*Consegna*.
Riscrivi il passo del testo su San Basilio a partire da "Non piove ma" e proseguendo fino a "tornare a scuola.", sostituendo "famiglie" con "persone".

*Estratto della fonte*.

=-=-=-=-=

Non piove ma i disagi rimangono a San Basilio, località al 24esimo chilometro dalla vecchia Orientale sarda. Dall'asfalto si sviluppa una strada bianca, più su ci abitano cinque famiglie, attualmente bloccate, prigioniere da una stradina bianca diventata impraticabile.

Il rio San Basilio non ha risparmiato la carreggiata, devastandola e creando anche autentici crateri. Impossibile passarci con le auto. Sul posto la sindaca Francesca Fadda, che fra qualche mese diventerà madre del quarto figlio. E, poi,  la Protezione civile, la Polizia locale, i barracelli. E' scattato insomma il soccorso per le famiglie isolate, anche con bambini e ragazzi che domani vorrebbero tornare a scuola.

=-=-=-=-=

*Voci salvate*.

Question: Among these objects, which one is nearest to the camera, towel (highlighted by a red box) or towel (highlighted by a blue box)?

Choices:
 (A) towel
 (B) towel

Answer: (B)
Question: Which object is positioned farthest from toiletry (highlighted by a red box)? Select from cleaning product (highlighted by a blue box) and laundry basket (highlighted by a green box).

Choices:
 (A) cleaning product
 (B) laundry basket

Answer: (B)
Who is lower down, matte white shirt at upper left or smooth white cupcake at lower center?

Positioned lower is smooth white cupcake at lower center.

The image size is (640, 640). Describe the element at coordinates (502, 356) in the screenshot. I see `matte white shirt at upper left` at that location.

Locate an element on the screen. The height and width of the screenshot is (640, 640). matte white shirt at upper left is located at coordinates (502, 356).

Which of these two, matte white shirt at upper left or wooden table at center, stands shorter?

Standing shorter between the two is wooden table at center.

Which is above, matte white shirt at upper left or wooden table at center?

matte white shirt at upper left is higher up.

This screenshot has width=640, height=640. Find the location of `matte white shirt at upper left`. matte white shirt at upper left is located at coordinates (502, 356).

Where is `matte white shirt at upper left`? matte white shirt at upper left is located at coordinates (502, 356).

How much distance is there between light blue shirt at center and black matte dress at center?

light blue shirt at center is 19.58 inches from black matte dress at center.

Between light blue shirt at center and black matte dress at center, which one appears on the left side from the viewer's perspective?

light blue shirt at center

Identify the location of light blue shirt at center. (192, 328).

=-=-=-=-=

*Risposta*.
Non piove ma i disagi rimangono a San Basilio, località al 24esimo chilometro dalla vecchia Orientale sarda. Dall'asfalto si sviluppa una strada bianca, più su ci abitano cinque persone, attualmente bloccate, prigioniere da una stradina bianca diventata impraticabile.

Il rio San Basilio non ha risparmiato la carreggiata, devastandola e creando anche autentici crateri. Impossibile passarci con le auto. Sul posto la sindaca Francesca Fadda, che fra qualche mese diventerà madre del quarto figlio. E, poi,  la Protezione civile, la Polizia locale, i barracelli. E' scattato insomma il soccorso per le persone isolate, anche con bambini e ragazzi che domani vorrebbero tornare a scuola.